Pearson at the Forefront of Merging Computer Science with the Humanities
A $300,000 grant from the National Science Foundation (NSF) will allow Associate Professor of English Kim Pearson and colleagues from Villanova University to design new ways to bridge together college-level courses in computer science and the humanities.
A $300,000 grant from the National Science Foundation (NSF) will allow Associate Professor of English Kim Pearson and colleagues from Villanova University to design new ways to bridge together college-level courses in computer science and the humanities.
“What the NSF does with a lot of its programs is it tries to create models that other educational institutions can replicate or the industry can replicate,” Pearson said. “So the idea here is to be able to create this model curriculum, rigorously evaluate the results, pick up on what works, and modify, adapt, or at least have somebody acknowledge how to do this.”
The classes Pearson and her research colleagues plan to create will include some blend of “writing, video, theater, and computing,” she said. Pearson will prototype a course of this nature in the spring semester, when she teaches a virtual games course with Ursula Wolz, TCNJ professor of computer science. Students in that class will implement storyboards and prototypes (designed by students from a fall-semester games course) to produce a video game that combines digital media, storytelling, and computer science.
“We’ve been doing the games course for several years, creating these virtual games,” Pearson said. “One of the things we’ve found is that everyone—the computer scientists, writers, and designers—gets a perspective they wouldn’t get otherwise.”

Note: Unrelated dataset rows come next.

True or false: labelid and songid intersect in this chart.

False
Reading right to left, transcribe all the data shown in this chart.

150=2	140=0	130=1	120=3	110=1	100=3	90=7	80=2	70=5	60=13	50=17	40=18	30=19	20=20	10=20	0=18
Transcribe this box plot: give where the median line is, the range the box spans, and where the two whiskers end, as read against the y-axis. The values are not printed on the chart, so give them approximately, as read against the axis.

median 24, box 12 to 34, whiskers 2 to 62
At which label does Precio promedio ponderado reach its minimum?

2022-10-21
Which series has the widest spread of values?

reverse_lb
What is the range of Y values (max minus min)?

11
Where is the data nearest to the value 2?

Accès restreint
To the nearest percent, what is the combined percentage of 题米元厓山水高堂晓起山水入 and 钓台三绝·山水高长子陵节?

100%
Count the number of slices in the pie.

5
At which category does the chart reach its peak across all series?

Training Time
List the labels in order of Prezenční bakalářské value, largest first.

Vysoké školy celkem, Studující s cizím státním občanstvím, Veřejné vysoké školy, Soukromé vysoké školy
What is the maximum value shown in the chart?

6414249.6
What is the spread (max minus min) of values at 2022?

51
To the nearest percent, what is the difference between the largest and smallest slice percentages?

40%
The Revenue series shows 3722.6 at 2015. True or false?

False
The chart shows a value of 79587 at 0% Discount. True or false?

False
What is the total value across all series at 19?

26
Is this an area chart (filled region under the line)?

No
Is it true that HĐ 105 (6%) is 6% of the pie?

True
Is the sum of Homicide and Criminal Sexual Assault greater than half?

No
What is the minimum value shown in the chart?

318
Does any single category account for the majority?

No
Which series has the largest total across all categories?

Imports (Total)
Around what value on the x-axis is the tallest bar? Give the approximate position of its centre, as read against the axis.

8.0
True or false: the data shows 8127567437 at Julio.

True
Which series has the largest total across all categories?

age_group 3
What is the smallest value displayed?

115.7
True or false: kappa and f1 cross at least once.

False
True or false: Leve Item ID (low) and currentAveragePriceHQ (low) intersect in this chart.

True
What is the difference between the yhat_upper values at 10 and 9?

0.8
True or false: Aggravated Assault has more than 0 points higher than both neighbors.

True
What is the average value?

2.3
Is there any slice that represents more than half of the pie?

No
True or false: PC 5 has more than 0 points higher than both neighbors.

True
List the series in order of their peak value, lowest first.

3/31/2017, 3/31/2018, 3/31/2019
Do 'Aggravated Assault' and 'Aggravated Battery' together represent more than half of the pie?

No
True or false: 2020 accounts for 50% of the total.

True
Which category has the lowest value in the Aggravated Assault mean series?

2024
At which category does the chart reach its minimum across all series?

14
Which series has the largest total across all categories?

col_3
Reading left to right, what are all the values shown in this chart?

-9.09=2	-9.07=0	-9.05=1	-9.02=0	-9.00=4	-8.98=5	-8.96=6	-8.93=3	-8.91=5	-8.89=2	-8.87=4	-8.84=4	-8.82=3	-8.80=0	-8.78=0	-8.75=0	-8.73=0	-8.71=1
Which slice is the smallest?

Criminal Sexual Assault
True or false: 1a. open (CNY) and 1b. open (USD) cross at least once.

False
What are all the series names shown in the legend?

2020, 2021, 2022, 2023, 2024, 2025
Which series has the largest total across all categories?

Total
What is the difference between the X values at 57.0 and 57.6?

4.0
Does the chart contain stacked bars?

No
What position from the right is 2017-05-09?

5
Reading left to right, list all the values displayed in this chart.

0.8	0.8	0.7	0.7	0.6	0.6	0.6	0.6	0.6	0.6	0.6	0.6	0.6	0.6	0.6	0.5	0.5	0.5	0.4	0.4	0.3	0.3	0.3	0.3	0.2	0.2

As part of the grant, Pearson and her collaborators also plan to create workshops at which they will showcase to other professors what each can do to implement computing into his or her own pedagogy. Pearson said one of the main reasons she and her collaborators decided to apply for the grant was because many faculty and students in the humanities have yet to really think through the role computing can play in their particular disciplines—despite the fact that many professions are becoming increasingly computing comprehensive. At the same time, it has become crucial for computer scientists to have a range of communication skills, Pearson added.